Too young to understand
ethos of beauty regimes
she rejects girlish rituals
sees beauty in nature
in glitter of make-believe

This abnegation of grooming
not rebellion, but appreciation
a nuance that escapes
Mother’s frustrated efforts.

(My granddaughters balk at having their hair done, something that drove me crazy as a parent, but now reminds me of myself as a child. One generation removed, I view the issue from a new perspective. Image from personal collection.)


Stalemate


Invisibility is undesirable
I am flesh craving
in a touchless world

A voice yearning
to be heard, a heart
to listen – compassion

growing cold.

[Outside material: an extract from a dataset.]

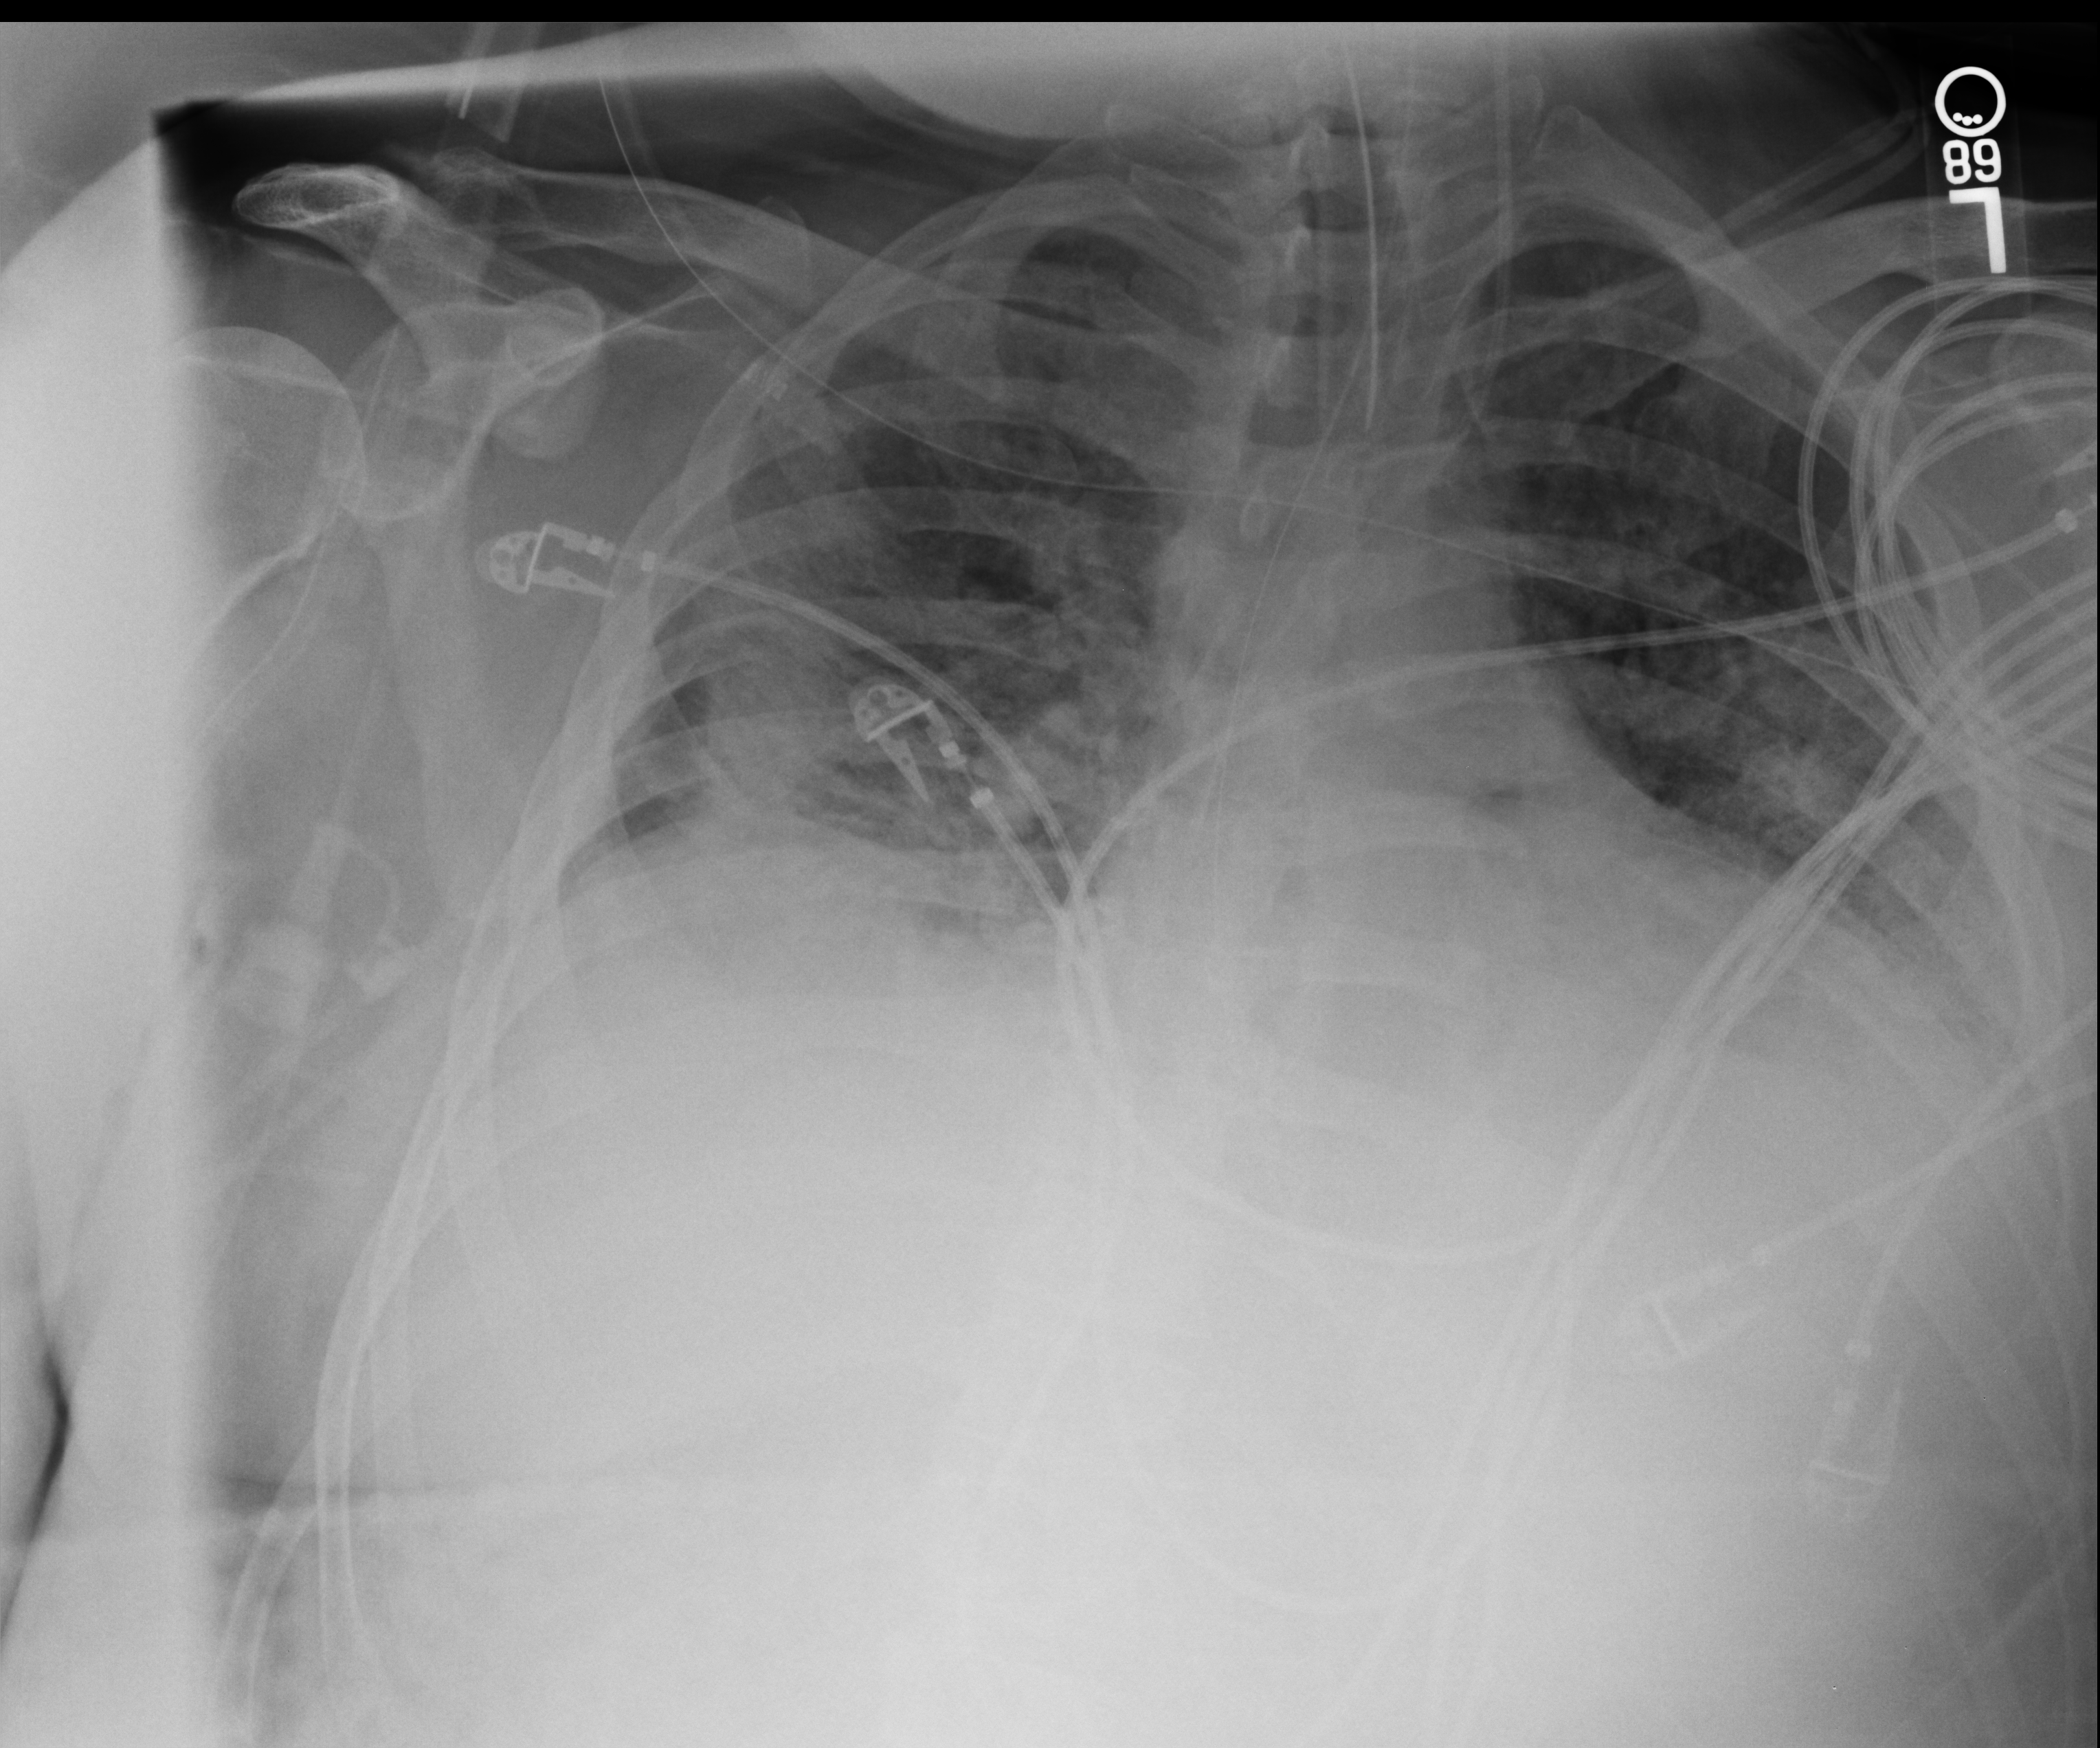
Bedside chest radiograph (computed radiography), anteroposterior (AP) projection. Patient hospitalised with COVID-19; male, aged 18–59 years.
Admission-level facts for this patient (not findings on this image; timing relative to this image not recorded):
- mechanically ventilated during this hospital stay: yes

This side
of the table intolerable
how long will we continue

Till the rage in me ignites
sets your paper walls aflame
and will you even notice?

(For Reena’s Exploration Challenge: feature image is prompt.)

To Old Friends

There is comfort
in old friendships,
reminders of things
forgotten, of misguided
adventures, and the folly
of youth; and there is hope
instilled by the passage of time
and the evidence that while life
changes, some things endure, and;
it is in the comfort of old friendships
that we find strength to believe in ourselves,
and the will to penetrate lingering angst, and
embrace the possibility of a future with purpose.

(To Old Friends first appeared here in December 2017. Image my own.)